A python code for matching points on the sphere using healpix.
This code is about 3.5 times faster than HTM in the esutil library.
# For quick matches, use the match() function
import smatch
nside=4096 # healpix nside
maxmatch=1 # return closest match
# ra,dec,radius in degrees
matches = smatch.match(ra1, dec2, radius, ra2, dec2,
nside=nside, maxmatch=maxmatch)
# in the above call, radius can be a scalar or the
# same size as ra1,dec1
# the output matches structure holds the indices of the matches from each data
# set, and the cosine of the distance between them
print(m.dtype.descr)
[('i1', '<i8'), ('i2', '<i8'), ('cosdist', '<f8')]
# access via the indices. These should match up one to one
ra1matched = ra1[ matches['i1'] ]
dec1matched = dec1[ matches['i1'] ]
ra2matched = ra2[ matches['i2'] ]
dec2matched = dec2[ matches['i2'] ]
# set maxmatch=0 to get all matches, set to a positive
# integer to return that many closest matches
all_matches = smatch.match(ra1, dec2, radius, ra2, dec2,
nside=nside, maxmatch=0)
some_matches = smatch.match(ra1, dec2, radius, ra2, dec2,
nside=nside, maxmatch=3)
# you can also match a catalog to itself, ignoring exact
# matches
some_matches = smatch.match_self(ra, dec, radius)
# A more flexibile interface is a Catalog. For example it can
# be used to match the same data set to multiple other data sets
cat=smatch.Catalog(ra1, dec1, radius, nside=nside)
print(cat)
smatch catalog
nside: 512
pixel area (sq deg): 0.013114
npoints: 100
cat.match(ra2, dec2, maxmatch=maxmatch)
cat.match(ra3, dec3, maxmatch=maxmatch)
print("found:",cat.nmatches,"matches")
matches = cat.matches
# matching the catalog to itself, ignoring exact matches
cat.match_self(maxmatch=maxmatch)
#
# Writing matches to file
#
# This useful if the number of matches is large, and cannot be
# held in memory
# using the convenience function
fname="matches.dat"
smatch.match(ra1, dec2, radius, ra2, dec2, file=fname)

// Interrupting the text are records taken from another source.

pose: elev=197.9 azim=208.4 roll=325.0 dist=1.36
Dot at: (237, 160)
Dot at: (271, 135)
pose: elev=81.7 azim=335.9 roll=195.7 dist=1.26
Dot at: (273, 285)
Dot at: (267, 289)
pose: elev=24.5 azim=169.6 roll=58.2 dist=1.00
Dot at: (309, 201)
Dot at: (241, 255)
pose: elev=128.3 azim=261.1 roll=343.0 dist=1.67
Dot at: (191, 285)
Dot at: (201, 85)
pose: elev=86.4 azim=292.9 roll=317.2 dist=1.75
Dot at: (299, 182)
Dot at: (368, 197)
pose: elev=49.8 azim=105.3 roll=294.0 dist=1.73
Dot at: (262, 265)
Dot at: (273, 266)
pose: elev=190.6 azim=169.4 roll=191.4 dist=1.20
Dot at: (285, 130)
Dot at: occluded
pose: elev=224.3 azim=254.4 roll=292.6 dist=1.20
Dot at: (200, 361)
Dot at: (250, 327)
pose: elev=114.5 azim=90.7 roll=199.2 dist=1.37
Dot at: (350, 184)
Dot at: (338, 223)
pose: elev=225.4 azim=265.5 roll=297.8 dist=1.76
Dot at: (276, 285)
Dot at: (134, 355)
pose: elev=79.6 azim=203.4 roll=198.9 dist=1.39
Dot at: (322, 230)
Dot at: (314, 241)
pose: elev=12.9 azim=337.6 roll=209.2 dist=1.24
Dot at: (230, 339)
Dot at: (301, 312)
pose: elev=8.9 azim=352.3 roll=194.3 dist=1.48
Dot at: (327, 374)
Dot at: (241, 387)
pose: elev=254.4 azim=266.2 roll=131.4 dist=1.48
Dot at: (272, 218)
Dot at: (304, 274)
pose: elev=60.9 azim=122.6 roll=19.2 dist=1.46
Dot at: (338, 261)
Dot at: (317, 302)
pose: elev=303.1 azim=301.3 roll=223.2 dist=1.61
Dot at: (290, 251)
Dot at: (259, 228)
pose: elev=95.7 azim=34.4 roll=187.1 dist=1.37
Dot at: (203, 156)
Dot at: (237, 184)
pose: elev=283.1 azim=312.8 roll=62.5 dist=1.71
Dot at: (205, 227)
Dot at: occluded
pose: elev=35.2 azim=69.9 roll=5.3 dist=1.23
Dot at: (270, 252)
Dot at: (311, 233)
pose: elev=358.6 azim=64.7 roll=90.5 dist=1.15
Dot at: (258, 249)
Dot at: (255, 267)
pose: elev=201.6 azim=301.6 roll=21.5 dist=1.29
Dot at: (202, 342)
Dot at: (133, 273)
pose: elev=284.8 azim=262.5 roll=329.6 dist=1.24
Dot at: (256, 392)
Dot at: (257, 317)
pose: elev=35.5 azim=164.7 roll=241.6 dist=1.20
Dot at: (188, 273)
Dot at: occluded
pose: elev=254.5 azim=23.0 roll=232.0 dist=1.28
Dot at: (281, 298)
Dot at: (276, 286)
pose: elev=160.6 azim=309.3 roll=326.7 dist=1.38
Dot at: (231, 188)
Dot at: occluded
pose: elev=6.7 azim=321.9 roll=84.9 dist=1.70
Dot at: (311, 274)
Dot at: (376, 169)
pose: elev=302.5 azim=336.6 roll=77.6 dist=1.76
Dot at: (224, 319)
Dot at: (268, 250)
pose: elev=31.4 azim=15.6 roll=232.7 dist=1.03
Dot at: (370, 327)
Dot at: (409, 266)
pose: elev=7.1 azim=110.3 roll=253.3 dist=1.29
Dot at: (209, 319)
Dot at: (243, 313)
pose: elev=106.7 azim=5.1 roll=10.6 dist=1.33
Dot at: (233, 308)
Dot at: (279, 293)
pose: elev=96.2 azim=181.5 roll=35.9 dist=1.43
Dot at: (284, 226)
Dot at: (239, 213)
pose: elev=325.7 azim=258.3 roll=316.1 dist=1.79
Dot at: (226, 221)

smatch.match_self(ra, dec, radius, file=fname)
# using a catalog
cat.match(fname, ra3, dec3, file=fname)
cat.match_self(file=fname)
# you can read them later
matches=smatch.read_matches(fname)
# if the matches are too large to read, you can use packages
# such as these to read subsets
# recfile: https://github.com/esheldon/recfile
# esutil.recfile: https://github.com/esheldon/esutil
# (the esutil version is a copy of recfile)
from esutil.recfile import Recfile
dtype=smatch.smatch_dtype
# read 1000 elements starting at 10000
start=10000
end=11000
with Recfile(filename, "r", dtype=dtype, delim=' ') as robj:
data=robj[start:end]
All unit tests should pass
import smatch
smatch.test()
testCreate (smatch.test.TestSMatch) ... ok
testMatch (smatch.test.TestSMatch) ... ok
testMatch2File (smatch.test.TestSMatch) ... ok
----------------------------------------------------------------------
Ran 3 tests in 0.003s
OK
For catalogs with object density of the Dark Energy Survey, searching within 10
arcseconds, higher nside
results in faster search times, with some tradeoff
in memory usage. 4096 or 2048 are probably sufficient for this use case.
For larger search radii, smaller nside, and thus larger area pixels, works better; for example with the same catalog and a 200 arcsec search radius, nside=2048 is faster.